Maudie looked dubious. His one-woman cheering section. Well, good for her. But all the same.
“As I’ve said before, Morag,” Maudie said, “if Alf messes them around too much, where does that leave the spontaneity? Maybe they’re more for real if he leaves them just as they are.”
“Yeh. Maybe.”
They went outside. Royland had a Y-shaped piece of willow, one hand on each branch of the fork. He held his hands clenched, palms upwards, clutching the greenwood tightly. The tail of the Y was held well up. They watched.
At the back of the house, Royland began walking slowly. Up and down the yard. Like the slow pace of a piper playing a pibroch. Only this was for a reverse purpose. Not the walk over the dead. The opposite.
Nothing happened.
“Does it ever–well, you know–not work, Royland?” A-Okay asked.
“Alf, sh!” Maudie hissed the sounds, as though A-Okay had interrupted during a symphony or a seance.
“Doesn’t fail if the water’s there, or at least not so far,” Royland said. “You don’t have to sh-sh. I don’t need quiet.”
But all the same, none of them talked after that. Tom stood with his hand in his father’s hand. The whiz kid, now subdued.
Morag had once tried divining with the willow wand. Nothing at all had happened. Royland had said she didn’t ha
ve the gift. She wasn’t surprised. Her area was elsewhere. He was divining for water. What in hell was she divining for? You couldn’t doubt the value of water.
“Hey–look!” Thomas.
The tip of the willow wand was moving. In Royland’s bony grip, the wood was turning, moving downwards very slowly, very surely. Towards the earth.
Magic, four yards north of the Smiths’ clothesline.
“How about that?” A-Okay said. “Well, I guess we’ll see when the driller comes in, eh?”
Wanting faith, taking it on faith, but not yet convinced. Would the driller strike water?
Tom, encyclopaedic mind suddenly pierced by mysteries, could only stare.

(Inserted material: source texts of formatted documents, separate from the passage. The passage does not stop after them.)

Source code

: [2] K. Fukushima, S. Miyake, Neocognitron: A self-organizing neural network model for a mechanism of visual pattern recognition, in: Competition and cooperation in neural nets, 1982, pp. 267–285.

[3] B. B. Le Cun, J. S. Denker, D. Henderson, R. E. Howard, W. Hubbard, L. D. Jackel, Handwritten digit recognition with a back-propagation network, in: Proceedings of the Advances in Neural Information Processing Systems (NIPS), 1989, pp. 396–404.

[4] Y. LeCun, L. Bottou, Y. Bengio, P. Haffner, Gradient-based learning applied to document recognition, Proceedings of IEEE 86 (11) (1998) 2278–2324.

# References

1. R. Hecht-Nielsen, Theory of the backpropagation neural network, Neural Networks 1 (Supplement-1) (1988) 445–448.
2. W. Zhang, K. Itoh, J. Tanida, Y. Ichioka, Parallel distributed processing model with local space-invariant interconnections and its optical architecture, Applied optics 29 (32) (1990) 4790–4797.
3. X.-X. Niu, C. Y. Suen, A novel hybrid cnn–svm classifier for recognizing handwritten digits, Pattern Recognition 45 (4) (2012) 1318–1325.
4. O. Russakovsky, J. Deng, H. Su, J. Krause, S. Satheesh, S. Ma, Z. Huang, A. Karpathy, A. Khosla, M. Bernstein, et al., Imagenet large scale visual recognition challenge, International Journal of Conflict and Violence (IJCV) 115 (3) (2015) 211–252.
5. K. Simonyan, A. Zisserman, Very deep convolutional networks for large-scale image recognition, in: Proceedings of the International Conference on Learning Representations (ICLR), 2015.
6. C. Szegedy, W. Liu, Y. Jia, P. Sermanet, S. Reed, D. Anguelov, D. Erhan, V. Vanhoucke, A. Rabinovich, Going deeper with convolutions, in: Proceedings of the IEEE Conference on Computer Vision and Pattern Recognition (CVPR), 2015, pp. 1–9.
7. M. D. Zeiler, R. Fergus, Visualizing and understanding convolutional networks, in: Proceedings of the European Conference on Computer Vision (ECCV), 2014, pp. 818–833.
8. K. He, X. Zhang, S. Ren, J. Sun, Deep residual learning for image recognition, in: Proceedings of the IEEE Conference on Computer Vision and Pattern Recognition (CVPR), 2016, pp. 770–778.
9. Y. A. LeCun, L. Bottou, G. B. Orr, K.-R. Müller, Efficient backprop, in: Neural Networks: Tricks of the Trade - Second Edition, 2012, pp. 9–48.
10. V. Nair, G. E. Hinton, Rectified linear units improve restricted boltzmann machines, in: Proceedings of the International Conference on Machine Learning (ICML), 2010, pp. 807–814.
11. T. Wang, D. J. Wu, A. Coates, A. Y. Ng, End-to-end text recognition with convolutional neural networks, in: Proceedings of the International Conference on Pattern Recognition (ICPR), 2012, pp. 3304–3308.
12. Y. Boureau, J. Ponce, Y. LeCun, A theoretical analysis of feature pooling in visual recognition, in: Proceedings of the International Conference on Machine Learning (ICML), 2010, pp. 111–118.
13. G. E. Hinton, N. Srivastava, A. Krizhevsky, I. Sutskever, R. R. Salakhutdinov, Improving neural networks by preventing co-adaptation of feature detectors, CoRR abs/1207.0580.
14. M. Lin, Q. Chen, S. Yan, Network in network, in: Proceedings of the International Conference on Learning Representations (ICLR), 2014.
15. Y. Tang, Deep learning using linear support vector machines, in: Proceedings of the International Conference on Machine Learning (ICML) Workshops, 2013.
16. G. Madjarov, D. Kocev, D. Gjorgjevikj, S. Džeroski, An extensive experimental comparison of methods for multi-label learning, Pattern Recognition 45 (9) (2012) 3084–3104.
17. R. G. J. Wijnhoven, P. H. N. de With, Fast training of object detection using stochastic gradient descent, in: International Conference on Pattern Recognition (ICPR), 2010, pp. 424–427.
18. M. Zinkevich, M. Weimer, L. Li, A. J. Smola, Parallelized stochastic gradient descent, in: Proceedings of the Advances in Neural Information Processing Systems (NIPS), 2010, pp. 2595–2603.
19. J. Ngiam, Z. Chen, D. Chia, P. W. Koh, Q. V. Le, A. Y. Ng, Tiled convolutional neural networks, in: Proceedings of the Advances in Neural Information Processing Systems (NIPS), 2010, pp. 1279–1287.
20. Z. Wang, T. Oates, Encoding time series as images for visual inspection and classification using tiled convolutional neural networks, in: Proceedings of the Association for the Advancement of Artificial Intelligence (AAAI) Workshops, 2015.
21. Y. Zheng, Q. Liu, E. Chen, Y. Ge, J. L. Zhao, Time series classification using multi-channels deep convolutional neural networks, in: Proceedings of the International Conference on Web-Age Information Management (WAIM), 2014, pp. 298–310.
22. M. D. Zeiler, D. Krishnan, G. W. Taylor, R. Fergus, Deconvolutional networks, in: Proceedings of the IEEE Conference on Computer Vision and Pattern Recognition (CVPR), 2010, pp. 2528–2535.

“Will they find water there, Dad?”
A-Okay, naturally, unnaturally, could neither say Yes or No. He grinned, in embarrassment, hoping.
“Morag–” Maudie.
“Yes?”
“What if the driller doesn’t–?”
Maudie, feeling intimations and premonitions of mortality. Morag wanted to put her arms around Tom’s mother. But could not.
“I know.”
Royland marked the spot by sticking the willow bough into it. The driller’s truck clanked into the yard.
“’Lo, Bob.” Royland. Casual.
“’Lo, Royland. This it?”
“Yep. Should be.”
The drilling rig was set up and began chewing the ground. Clay and earth spat out in a steady stream. Maudie shivered and rose from the front steps.